CrackSSM: Reviving SSMs for Crack Segmentation via Dynamic Scanning
Abstract
Crack segmentation (CS) is crucial for structural inspection and maintenance in production scenarios. To achieve both high accuracy and efficiency, recent methods have adopted Mamba-based architectures built upon state space models (SSMs), which enable linear-complexity modeling of long-range dependencies. However, existing approaches typically rely on static multi-directional scanning to flatten visual features into sequences. This fixed flattening order disrupts spatial continuity and weakens the SSM’s ability to model irregular crack patterns effectively. To address this limitation, we propose \textbf{CrackSSM}, a novel crack-aware segmentation framework featuring a dynamic scanning strategy that adapts the token sequence to the underlying structure of each image. Specifically, we compute directional response strength along four orientations from high-level semantic features, and use these values to reorder tokens so that crack-relevant regions remain adjacent in sequence. This alignment improves the causal modeling ability of SSMs while preserving their efficiency and better suits the irregular, fine-grained nature of cracks.

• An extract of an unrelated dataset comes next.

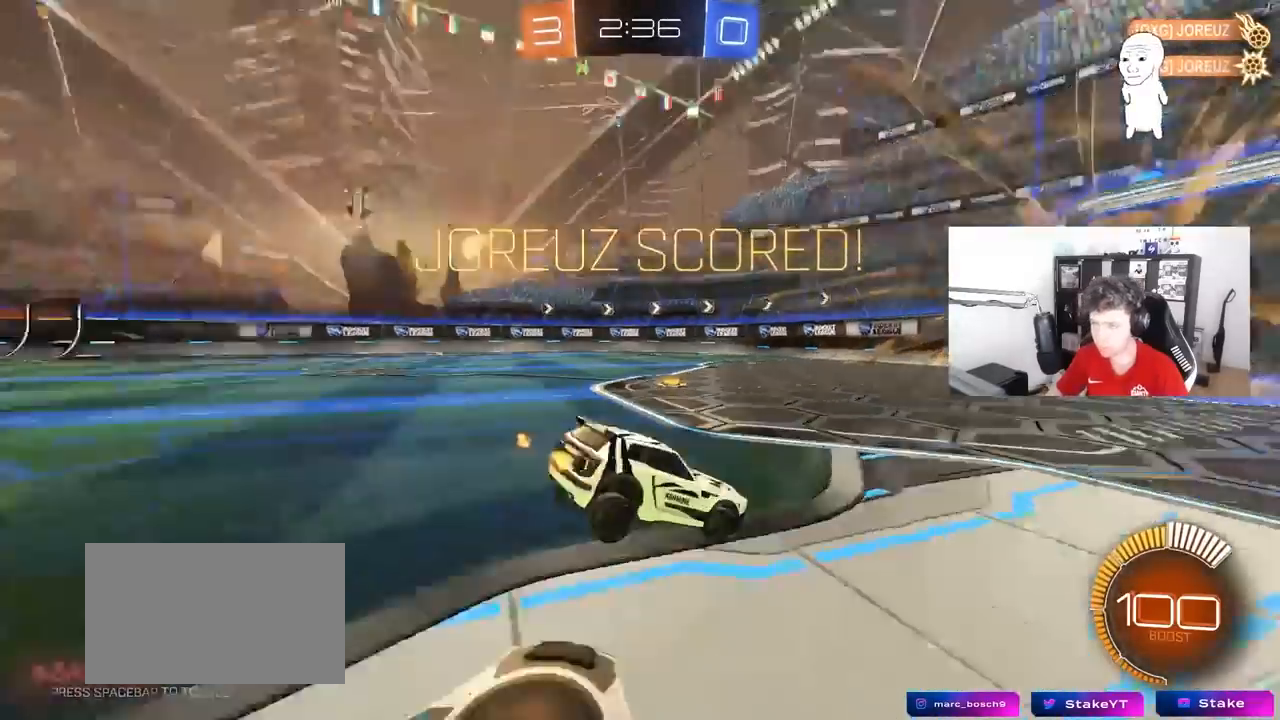
{"keys": ["s"], "mouse": ["right"], "mouse_move": "still", "events": [[33, "a", "down"], [67, "space", "up"], [167, "mouse_right", "down"], [217, "a", "up"], [267, "mouse_right", "up"], [300, "mouse_right", "down"]]}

Additionally, we design a wavelet-guided decoding mechanism to recover detailed features. It incorporates high-frequency components extracted from the input image and applies them to guide feature refinement and edge-aware fusion, further enhancing segmentation precision. Experiments on three benchmark datasets demonstrate that our method achieves superior segmentation accuracy with fewer parameters and faster inference compared to existing state-of-the-art models. Source code is available in supplementary materials.